COVID-19 Has Exposed Critical Weaknesses in Global Higher Education
While the pandemic has been challenging for everyone, let’s hope the disruption that is taking place in higher education is the beginning of a broader reform movement that refocuses the emphasis on the learner and how instructors and faculty can empower them to create value in the marketplace.

What if faculty were encouraged to work with local companies and were rewarded based on their ability to solve actual problems? For all the talk about racial equity in colleges, you would think that faculty would be working with local small business owners, especially minorities, to mentor and equip them to drive greater profitability and impact. Unfortunately, that rarely happens. Department chairs and deans can play an important role in empowering faculty and augmenting them with new technological capabilities, which is something that Arizona State University is already doing.

Moreover, EdTech companies are uniquely positioned as strategic partners with universities. While some faculty are already working with them, uploading courses and making them freely available, this only scratches the surface. What if we could develop a trusted learner network with a well-defined skill taxonomy that allows learners to credibly signal competency regardless of where they completed their course credit?

Suppose, for instance, a student takes an accelerated three-week class on Python through Datacamp and wants to use the accumulated knowledge to jump into a capstone class in the computer science department at Arizona State University. If a trusted learner network existed between the two entities, then competency could be interoperable, allowing learners to move seamlessly across learning platforms. In fact, that’s exactly what Arizona State University is doing through its new University Design Institute. According to ASU President Michael Crow, “The principle of individual empowerment and a student-centric approach to learning and to education is a shared commitment, one where we are called to take action and broaden the network of stakeholders engaged in bringing about a change of culture.” The beauty here is that it’s not a winner-take-all system: A trusted learner network would invite many organizations to the table, allowing learners the utmost optionality to decide what works best for them.
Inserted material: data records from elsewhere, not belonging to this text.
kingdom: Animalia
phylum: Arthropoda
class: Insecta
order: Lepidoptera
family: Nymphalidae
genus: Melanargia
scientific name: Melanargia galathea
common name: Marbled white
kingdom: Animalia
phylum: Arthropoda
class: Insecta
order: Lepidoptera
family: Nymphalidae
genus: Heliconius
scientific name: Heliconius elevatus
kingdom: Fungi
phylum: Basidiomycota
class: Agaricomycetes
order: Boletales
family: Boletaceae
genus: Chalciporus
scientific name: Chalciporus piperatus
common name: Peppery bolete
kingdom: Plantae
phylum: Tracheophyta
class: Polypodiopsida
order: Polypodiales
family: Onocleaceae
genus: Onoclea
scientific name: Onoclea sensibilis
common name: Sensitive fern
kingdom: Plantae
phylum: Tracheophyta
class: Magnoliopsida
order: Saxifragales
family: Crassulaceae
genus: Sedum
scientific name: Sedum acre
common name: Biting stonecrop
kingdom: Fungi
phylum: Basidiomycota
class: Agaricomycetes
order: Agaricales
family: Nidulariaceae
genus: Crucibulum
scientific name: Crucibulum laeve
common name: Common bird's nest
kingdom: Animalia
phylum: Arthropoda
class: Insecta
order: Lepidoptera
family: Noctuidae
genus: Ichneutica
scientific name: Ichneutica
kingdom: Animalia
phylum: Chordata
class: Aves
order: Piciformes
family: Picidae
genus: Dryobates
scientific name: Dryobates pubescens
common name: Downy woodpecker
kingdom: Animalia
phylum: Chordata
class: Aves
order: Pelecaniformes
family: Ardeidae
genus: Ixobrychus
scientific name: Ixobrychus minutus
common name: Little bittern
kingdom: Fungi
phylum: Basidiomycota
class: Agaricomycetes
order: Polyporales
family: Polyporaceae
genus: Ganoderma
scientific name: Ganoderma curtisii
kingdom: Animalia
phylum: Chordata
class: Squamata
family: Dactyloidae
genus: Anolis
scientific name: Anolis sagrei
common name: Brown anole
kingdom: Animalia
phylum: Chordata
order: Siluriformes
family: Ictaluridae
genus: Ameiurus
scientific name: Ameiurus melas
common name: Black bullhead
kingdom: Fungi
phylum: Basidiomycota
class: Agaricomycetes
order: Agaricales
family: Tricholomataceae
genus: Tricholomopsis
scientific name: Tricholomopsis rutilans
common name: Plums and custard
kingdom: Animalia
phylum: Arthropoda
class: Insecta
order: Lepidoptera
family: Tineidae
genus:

These ideas are reflected in the Trump administration’s approach to promoting human capital. For example, the National Council for the American Worker focused on modernizing the federal government’s approach to workforce development, in part by drawing attention to apprenticeships and other non-traditional educational investments. This approach is much more focused on the acquisition of skills, rather than degrees, which contrasts with Joe Biden’s proposal for free college where the federal government would cover 75 percent of the cost and states would contribute the rest. At best, that strategy would only replicate the structural problems that are inherent in higher education.

The current system of higher education leaves much to be desired. We can do better. Strengthening incentives for faculty, allowing faculty to self-select within a wider spectrum of teaching versus research, and leveraging technology to augment faculty efforts would deliver better outcomes for students and drive innovation. A trusted learner network that promotes interoperability across educational investments is the best way to inject greater competition into higher education.